Task statement:
Reproduce, word for word, the section of the Get Out column that runs from "But instead of" to "the scariest moment.".

┌─ Source passage

Bloody Women is a horror film journal committed to platforming viewpoints on horror cinema, TV and culture by women and non-binary writers.

Bloody Perfect: New World Order

 

By Isaura Barbé-Brown

Isaura Barbé-Brown brings us the next post in her monthly column, Bloody Perfect.

It is rare that a film shifts how we view a whole genre, but every now and again a filmmaker creates  something truly unexpected and executes it perfectly. 

Get Out (2017), the astonishing debut feature from director Jordan Peele, follows Chris (Daniel Kaluuya), a successful photographer who is preparing to meet his girlfriend’s parents for the first time in the secluded, country home. His girlfriend Rose (Allison Williams) is white and assures Chris that her totally not racist parents will have no issue with her bringing a Black man home. 

There are far too many twists and turns in the plot to lay out in a single column, but needless to say, lots of racism happens and Chris finds himself in mortal peril. After fighting Rose’s brother, father and mother; crashing a car; being tackled; and being shot at, Chris is finally on the way to freedom. Rose has taken a bullet to the stomach and lies dying in the middle of the road, but not quickly enough for Chris who, understandably, wants to make sure she is dead. Mid strangulation we see the unmistakable lights of a police car and hear the single ‘whoop’ of a siren. A smiling Rose immediately  calls for help, since she knows exactly how this situation looks and how it will play out…

But instead of a cop, Chris’s loyal friend and proud TSA officer Rod (Lil Rel Howery) steps out of the car, ready to rescue Chris and to leave Rose and her family's terrifying white nonsense behind them. 

I saw this in the cinema with a predominantly Black audience and there was a collective holding of breath when the ‘police’ turned up and an exuberant exclamation of relief when Rod stepped out of the car. In a film that includes low level racial tension at its calmest moments and The Sunken Place, weaponized antlers and mind-swap surgery at its wildest… the police turning up was still the scariest moment.

└─
┌─ Source information

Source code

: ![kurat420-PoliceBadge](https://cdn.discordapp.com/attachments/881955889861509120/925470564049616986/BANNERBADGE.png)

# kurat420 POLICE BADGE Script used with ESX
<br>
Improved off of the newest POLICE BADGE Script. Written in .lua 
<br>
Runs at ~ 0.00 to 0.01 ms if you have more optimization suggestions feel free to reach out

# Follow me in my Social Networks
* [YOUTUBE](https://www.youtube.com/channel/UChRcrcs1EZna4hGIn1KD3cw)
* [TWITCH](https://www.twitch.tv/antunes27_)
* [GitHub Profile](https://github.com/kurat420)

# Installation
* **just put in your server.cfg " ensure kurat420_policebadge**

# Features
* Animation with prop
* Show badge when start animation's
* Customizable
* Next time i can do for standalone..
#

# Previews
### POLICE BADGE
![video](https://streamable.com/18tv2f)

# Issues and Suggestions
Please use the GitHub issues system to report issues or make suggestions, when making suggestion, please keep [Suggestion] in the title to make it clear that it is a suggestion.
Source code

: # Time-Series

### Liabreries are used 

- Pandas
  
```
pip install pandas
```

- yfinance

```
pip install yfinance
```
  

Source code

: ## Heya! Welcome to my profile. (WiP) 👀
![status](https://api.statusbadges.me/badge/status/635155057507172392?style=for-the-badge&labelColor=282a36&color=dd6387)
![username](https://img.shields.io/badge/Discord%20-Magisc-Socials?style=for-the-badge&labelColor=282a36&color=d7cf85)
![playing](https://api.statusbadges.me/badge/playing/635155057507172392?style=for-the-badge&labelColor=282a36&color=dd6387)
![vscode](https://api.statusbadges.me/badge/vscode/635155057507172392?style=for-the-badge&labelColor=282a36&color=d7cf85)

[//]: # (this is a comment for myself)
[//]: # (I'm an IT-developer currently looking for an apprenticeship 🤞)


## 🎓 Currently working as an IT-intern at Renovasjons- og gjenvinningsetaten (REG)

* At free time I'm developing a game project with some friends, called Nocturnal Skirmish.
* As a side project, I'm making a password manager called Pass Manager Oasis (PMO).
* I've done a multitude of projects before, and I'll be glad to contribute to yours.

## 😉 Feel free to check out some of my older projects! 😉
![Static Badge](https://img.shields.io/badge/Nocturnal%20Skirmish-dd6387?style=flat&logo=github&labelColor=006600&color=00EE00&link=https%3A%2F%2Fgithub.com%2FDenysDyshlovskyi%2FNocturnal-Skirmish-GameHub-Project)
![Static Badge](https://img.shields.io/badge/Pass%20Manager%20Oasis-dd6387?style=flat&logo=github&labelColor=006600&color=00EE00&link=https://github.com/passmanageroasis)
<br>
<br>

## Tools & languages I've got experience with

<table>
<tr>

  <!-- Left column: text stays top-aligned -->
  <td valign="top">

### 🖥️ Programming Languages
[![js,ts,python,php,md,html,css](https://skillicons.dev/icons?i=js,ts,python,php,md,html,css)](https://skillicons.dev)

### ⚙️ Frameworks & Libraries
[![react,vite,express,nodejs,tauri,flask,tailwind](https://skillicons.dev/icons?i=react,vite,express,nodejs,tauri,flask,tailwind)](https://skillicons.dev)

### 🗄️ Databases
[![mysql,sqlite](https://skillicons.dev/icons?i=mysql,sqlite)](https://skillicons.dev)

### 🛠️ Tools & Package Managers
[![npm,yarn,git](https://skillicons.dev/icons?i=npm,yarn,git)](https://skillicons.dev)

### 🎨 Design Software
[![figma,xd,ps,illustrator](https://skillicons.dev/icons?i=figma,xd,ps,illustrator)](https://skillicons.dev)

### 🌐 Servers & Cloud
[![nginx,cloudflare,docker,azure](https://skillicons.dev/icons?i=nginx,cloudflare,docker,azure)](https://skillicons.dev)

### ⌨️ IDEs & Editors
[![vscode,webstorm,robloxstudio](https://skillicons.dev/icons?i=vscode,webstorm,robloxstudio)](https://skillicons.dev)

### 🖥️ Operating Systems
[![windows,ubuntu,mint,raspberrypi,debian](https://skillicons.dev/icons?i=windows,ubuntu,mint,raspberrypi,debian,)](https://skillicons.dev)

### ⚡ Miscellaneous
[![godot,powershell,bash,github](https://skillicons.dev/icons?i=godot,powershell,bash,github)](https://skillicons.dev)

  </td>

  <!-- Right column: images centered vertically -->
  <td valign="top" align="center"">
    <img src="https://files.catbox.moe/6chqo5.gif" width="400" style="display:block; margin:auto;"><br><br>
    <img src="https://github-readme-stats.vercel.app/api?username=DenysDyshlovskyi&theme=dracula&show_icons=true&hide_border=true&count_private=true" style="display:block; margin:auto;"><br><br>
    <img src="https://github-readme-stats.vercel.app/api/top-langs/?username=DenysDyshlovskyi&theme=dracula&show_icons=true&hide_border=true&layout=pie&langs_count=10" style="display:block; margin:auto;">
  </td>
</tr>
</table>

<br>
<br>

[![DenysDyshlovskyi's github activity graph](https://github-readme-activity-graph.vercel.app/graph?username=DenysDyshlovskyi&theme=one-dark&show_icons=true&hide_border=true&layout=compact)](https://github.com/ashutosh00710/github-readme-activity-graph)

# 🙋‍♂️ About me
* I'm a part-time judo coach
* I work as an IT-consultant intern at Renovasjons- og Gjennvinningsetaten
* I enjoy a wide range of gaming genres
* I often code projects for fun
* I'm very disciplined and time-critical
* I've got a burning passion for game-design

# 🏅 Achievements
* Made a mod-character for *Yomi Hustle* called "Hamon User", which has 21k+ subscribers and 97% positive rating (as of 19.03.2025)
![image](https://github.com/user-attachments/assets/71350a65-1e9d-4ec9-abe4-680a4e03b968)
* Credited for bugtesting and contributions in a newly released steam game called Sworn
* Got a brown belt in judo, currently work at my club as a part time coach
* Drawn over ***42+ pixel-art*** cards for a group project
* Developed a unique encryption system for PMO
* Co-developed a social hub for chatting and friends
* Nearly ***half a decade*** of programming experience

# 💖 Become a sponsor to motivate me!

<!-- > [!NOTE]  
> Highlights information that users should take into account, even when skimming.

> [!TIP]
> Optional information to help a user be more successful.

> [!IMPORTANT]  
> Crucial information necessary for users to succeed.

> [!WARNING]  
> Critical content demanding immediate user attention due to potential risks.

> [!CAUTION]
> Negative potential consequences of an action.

└─

Expected answer:
But instead of a cop, Chris’s loyal friend and proud TSA officer Rod (Lil Rel Howery) steps out of the car, ready to rescue Chris and to leave Rose and her family's terrifying white nonsense behind them. 

I saw this in the cinema with a predominantly Black audience and there was a collective holding of breath when the ‘police’ turned up and an exuberant exclamation of relief when Rod stepped out of the car. In a film that includes low level racial tension at its calmest moments and The Sunken Place, weaponized antlers and mind-swap surgery at its wildest… the police turning up was still the scariest moment.